How to complete this task: The required answer is every line of the data containing the word "right".
(Dataset excerpts)
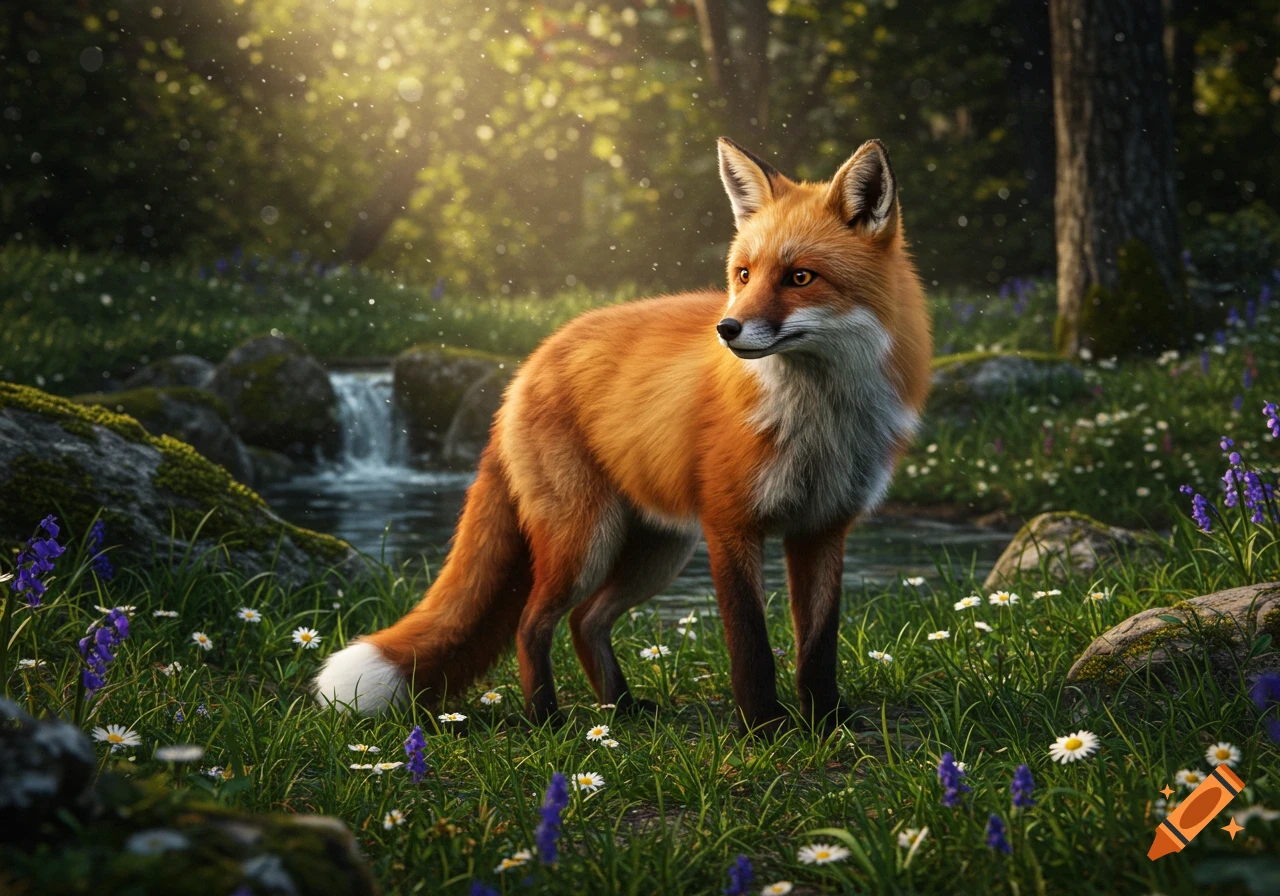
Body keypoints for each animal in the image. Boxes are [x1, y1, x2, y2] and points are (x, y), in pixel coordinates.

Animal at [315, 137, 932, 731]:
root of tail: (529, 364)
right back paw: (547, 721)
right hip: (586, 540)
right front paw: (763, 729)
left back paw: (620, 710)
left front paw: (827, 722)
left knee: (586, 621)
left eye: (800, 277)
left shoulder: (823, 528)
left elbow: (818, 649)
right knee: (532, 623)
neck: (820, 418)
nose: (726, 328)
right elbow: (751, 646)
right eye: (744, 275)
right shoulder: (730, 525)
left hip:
(End Dataset excerpts)
Solution for this exercise:
right back paw: (547, 721)
right hip: (586, 540)
right front paw: (763, 729)
right knee: (532, 623)
right elbow: (751, 646)
right eye: (744, 275)
right shoulder: (730, 525)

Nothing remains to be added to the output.